Erèbe, lui, n'était pas vraiment un ange. Il était à peine remarquable par son mauvais comportement. Seul son œil lui valait un peu d'attention et il prenait soin de le cacher. Ses tendances au mensonge et, plus généralement, au non-respect des règles lui avaient appris à se faire discret.

Au fil des années, il était devenu un véritable fantôme, un borgne qui aurait tout aussi bien pu faire parti du mur. Cela attristait un peu Mary.

16 heures 16.

Oui, Mary était une enfant très travailleuse et gentille mais elle restait une enfant. Et, comme tout les enfants, elle trouvait le cours de maths affreusement long. Particulièrement lorsqu'il s'agissait du théorème de Pythagore et que Swann était absente.
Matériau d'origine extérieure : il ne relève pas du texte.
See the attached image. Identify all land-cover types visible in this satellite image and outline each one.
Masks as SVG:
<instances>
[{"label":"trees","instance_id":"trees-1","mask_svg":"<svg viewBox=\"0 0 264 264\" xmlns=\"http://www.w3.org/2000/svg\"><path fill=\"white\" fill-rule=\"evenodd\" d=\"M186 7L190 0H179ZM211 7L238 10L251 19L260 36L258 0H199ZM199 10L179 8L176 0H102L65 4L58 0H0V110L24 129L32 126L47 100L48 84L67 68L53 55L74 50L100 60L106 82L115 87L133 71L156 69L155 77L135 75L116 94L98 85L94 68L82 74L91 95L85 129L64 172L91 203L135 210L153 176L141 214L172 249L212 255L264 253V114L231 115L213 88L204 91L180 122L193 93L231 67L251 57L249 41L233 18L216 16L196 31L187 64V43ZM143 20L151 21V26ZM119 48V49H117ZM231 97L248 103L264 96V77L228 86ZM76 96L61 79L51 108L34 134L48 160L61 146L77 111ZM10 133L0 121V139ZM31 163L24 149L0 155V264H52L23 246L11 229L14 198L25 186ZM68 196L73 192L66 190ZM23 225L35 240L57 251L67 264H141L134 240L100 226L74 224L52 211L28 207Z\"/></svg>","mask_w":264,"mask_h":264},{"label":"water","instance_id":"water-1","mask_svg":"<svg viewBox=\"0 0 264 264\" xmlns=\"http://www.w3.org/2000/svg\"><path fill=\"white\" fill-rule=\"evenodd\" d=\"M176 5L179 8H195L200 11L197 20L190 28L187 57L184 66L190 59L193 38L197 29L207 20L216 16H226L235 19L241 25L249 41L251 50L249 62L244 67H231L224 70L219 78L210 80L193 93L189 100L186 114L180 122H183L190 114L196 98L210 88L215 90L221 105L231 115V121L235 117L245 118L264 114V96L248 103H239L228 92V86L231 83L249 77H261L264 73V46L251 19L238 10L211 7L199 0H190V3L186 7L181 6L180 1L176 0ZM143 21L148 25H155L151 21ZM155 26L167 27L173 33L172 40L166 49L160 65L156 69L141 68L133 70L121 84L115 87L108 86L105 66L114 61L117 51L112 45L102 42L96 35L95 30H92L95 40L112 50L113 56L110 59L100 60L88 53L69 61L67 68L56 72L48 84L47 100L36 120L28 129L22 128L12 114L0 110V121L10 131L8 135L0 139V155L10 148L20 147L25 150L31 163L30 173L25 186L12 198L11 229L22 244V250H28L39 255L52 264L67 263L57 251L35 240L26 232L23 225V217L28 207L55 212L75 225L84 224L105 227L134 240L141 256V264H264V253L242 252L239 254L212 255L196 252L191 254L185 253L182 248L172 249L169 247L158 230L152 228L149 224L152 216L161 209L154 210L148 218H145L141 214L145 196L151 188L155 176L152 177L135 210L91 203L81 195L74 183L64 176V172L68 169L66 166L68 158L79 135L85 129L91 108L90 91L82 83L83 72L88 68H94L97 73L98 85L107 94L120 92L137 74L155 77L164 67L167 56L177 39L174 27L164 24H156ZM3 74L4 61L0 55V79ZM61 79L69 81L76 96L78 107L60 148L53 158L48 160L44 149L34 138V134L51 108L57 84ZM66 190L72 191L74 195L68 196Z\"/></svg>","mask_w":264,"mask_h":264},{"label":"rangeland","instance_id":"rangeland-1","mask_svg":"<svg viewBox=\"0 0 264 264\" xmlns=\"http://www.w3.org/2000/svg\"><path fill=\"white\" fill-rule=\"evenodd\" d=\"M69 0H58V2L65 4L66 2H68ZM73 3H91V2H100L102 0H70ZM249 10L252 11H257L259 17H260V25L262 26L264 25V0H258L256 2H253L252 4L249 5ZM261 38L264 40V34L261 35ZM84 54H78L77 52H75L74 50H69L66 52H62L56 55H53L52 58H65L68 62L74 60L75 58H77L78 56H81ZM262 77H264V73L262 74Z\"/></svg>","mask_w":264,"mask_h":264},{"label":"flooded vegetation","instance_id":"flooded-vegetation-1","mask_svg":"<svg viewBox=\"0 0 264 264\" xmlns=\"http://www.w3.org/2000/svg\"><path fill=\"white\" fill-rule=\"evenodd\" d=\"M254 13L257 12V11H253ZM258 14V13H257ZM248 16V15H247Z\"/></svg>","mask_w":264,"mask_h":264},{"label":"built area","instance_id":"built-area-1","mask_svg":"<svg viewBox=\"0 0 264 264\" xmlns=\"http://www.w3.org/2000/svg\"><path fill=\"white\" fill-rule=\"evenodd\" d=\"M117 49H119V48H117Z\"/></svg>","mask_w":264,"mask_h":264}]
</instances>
Manque de chance, c'était le cas ce jour là.

16 heures 18.

Dans ce genre de cas, elle agissait comme tout les autres enfants : elle griffonnait du Doodle Art mal fait dans la marge de son cahier ou faisait passer à ses amis ou à son frère des messages à peu près aussi intéressant que « C chiant 1 ? »

16 heures 21.

Peut-être que l'horloge était déréglée ? Ce ne serait pas la première fois. Peut-être la fin des cours aurait lieu dans quelques minutes après tout ?

16 heures 22.

Est-ce que c'était humain de s'ennuyer autant ?

Elle chercha Erèbe des yeux. Il ne la regardait pas, ni le tableau. Il semblait perdu dans ces pensées. Maintenant qu'elle y pensait, il était comme ça depuis le matin.

16 heures 23.

Estimant que c'était la dernière chose à peu près intéressante qu'elle pouvait faire, elle se tourna vers la fenêtre.

Par là, comme d'à peu près partout ailleurs, elle pouvait voir la forêt. Grande. Méprisante. Effrayante. Mary n'aimait pas la forêt. Personne ne l'aimait.

Elle recouvrait presque tout le Globe. Seuls les déserts et les rares endroits où l'humain avait entassé champs et maisons, avaient résisté à son avancée fulgurante.

Elle avait appris en cours d'histoire qu'elle n'avait pas toujours été là. Qu'il y avait eu une époque sans ces grands arbres fins qui constituaient la plus sure des prisons. Que l'homme avait un jour vu la Terre lui appartenir. Qu'il y avait eu des prairies et des pâturages. Des landes battues par les vents. De simples endroits d'où on pouvait encore voir la ligne d'horizon.